As buscas foram desencadeadas por uma queixa de uma alegada tia do menino, a qual dizia que a criança tinha sido raptada de um supermercado, e alimentadas por uma página na rede social, que chegou ao ponto de inventar mais familiares da criança e publicar fotos, que se veio a descobrir terem sido retiradas de outras contas.

Com o avançar do tempo a polícia começou a desconfiar das inconsistências na história da mulher, que dizia que os pais da criança estavam separados e não fazia ideia onde estavam. Descobriu a origem da história e também dois cúmplices, dois jovens que alimentavam a página.
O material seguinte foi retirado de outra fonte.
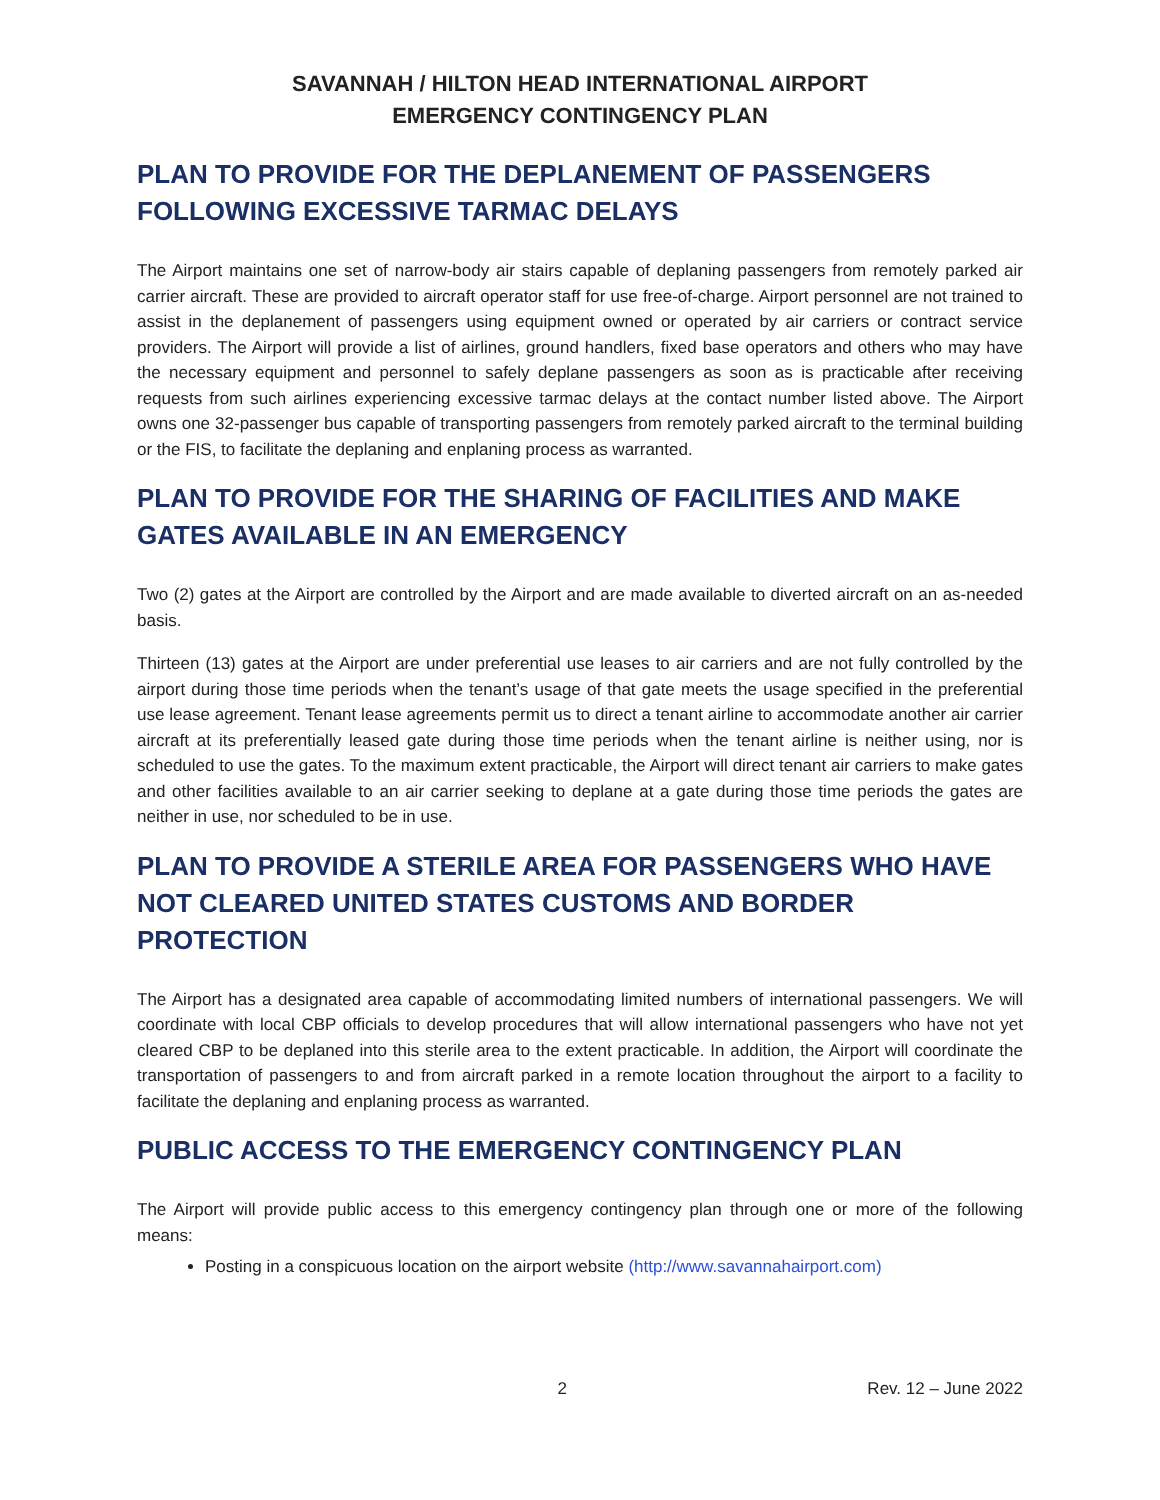SAVANNAH / HILTON HEAD INTERNATIONAL AIRPORT
EMERGENCY CONTINGENCY PLAN
PLAN TO PROVIDE FOR THE DEPLANEMENT OF PASSENGERS FOLLOWING EXCESSIVE TARMAC DELAYS
The Airport maintains one set of narrow-body air stairs capable of deplaning passengers from remotely parked air carrier aircraft. These are provided to aircraft operator staff for use free-of-charge. Airport personnel are not trained to assist in the deplanement of passengers using equipment owned or operated by air carriers or contract service providers. The Airport will provide a list of airlines, ground handlers, fixed base operators and others who may have the necessary equipment and personnel to safely deplane passengers as soon as is practicable after receiving requests from such airlines experiencing excessive tarmac delays at the contact number listed above. The Airport owns one 32-passenger bus capable of transporting passengers from remotely parked aircraft to the terminal building or the FIS, to facilitate the deplaning and enplaning process as warranted.
PLAN TO PROVIDE FOR THE SHARING OF FACILITIES AND MAKE GATES AVAILABLE IN AN EMERGENCY
Two (2) gates at the Airport are controlled by the Airport and are made available to diverted aircraft on an as-needed basis.
Thirteen (13) gates at the Airport are under preferential use leases to air carriers and are not fully controlled by the airport during those time periods when the tenant’s usage of that gate meets the usage specified in the preferential use lease agreement. Tenant lease agreements permit us to direct a tenant airline to accommodate another air carrier aircraft at its preferentially leased gate during those time periods when the tenant airline is neither using, nor is scheduled to use the gates. To the maximum extent practicable, the Airport will direct tenant air carriers to make gates and other facilities available to an air carrier seeking to deplane at a gate during those time periods the gates are neither in use, nor scheduled to be in use.
PLAN TO PROVIDE A STERILE AREA FOR PASSENGERS WHO HAVE NOT CLEARED UNITED STATES CUSTOMS AND BORDER PROTECTION
The Airport has a designated area capable of accommodating limited numbers of international passengers. We will coordinate with local CBP officials to develop procedures that will allow international passengers who have not yet cleared CBP to be deplaned into this sterile area to the extent practicable. In addition, the Airport will coordinate the transportation of passengers to and from aircraft parked in a remote location throughout the airport to a facility to facilitate the deplaning and enplaning process as warranted.
PUBLIC ACCESS TO THE EMERGENCY CONTINGENCY PLAN
The Airport will provide public access to this emergency contingency plan through one or more of the following means:
Posting in a conspicuous location on the airport website (http://www.savannahairport.com)
2 Rev. 12 – June 2022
«O inquérito por rapto foi obviamente redirecionado para um crime de reportar um falso crime», diz Eric Mazaud, do Ministério Público francês: «Foi uma investigação longa e complicada, mas podemos agora dizer que o jovem Chayson nunca existiu, nem tem um pai e uma mãe.»

«Infelizmente, é uma história dos tempos modernos. Alguém decidiu criar contas falsas no Facebook e roubou fotos de contas reais, para alimentar falsas contas e fazer parecer que eram reais», nota Mazaud.

A mulher em causa está presa e arrisca pena de seis meses de prisão e 7500 euros de multa. As autoridades dizem que não conhecem ainda as motivações por trás deste logro.